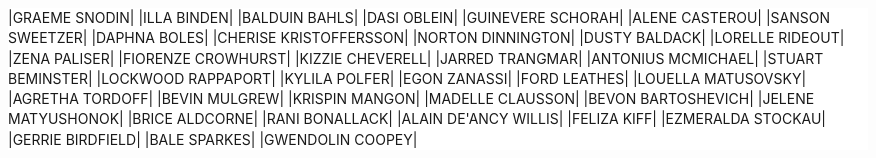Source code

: |GRAEME SNODIN|
|ILLA BINDEN|
|BALDUIN BAHLS|
|DASI OBLEIN|
|GUINEVERE SCHORAH|
|ALENE CASTEROU|
|SANSON SWEETZER|
|DAPHNA BOLES|
|CHERISE KRISTOFFERSSON|
|NORTON DINNINGTON|
|DUSTY BALDACK|
|LORELLE RIDEOUT|
|ZENA PALISER|
|FIORENZE CROWHURST|
|KIZZIE CHEVERELL|
|JARRED TRANGMAR|
|ANTONIUS MCMICHAEL|
|STUART BEMINSTER|
|LOCKWOOD RAPPAPORT|
|KYLILA POLFER|
|EGON ZANASSI|
|FORD LEATHES|
|LOUELLA MATUSOVSKY|
|AGRETHA TORDOFF|
|BEVIN MULGREW|
|KRISPIN MANGON|
|MADELLE CLAUSSON|
|BEVON BARTOSHEVICH|
|JELENE MATYUSHONOK|
|BRICE ALDCORNE|
|RANI BONALLACK|
|ALAIN DE'ANCY WILLIS|
|FELIZA KIFF|
|EZMERALDA STOCKAU|
|GERRIE BIRDFIELD|
|BALE SPARKES|
|GWENDOLIN COOPEY|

Exercise brief:
Type the lines above out again exactly as they appear, skipping every picture.

Answer space:
Source code

: |GRAEME SNODIN|
|ILLA BINDEN|
|BALDUIN BAHLS|
|DASI OBLEIN|
|GUINEVERE SCHORAH|
|ALENE CASTEROU|
|SANSON SWEETZER|
|DAPHNA BOLES|
|CHERISE KRISTOFFERSSON|
|NORTON DINNINGTON|
|DUSTY BALDACK|
|LORELLE RIDEOUT|
|ZENA PALISER|
|FIORENZE CROWHURST|
|KIZZIE CHEVERELL|
|JARRED TRANGMAR|
|ANTONIUS MCMICHAEL|
|STUART BEMINSTER|
|LOCKWOOD RAPPAPORT|
|KYLILA POLFER|
|EGON ZANASSI|
|FORD LEATHES|
|LOUELLA MATUSOVSKY|
|AGRETHA TORDOFF|
|BEVIN MULGREW|
|KRISPIN MANGON|
|MADELLE CLAUSSON|
|BEVON BARTOSHEVICH|
|JELENE MATYUSHONOK|
|BRICE ALDCORNE|
|RANI BONALLACK|
|ALAIN DE'ANCY WILLIS|
|FELIZA KIFF|
|EZMERALDA STOCKAU|
|GERRIE BIRDFIELD|
|BALE SPARKES|
|GWENDOLIN COOPEY|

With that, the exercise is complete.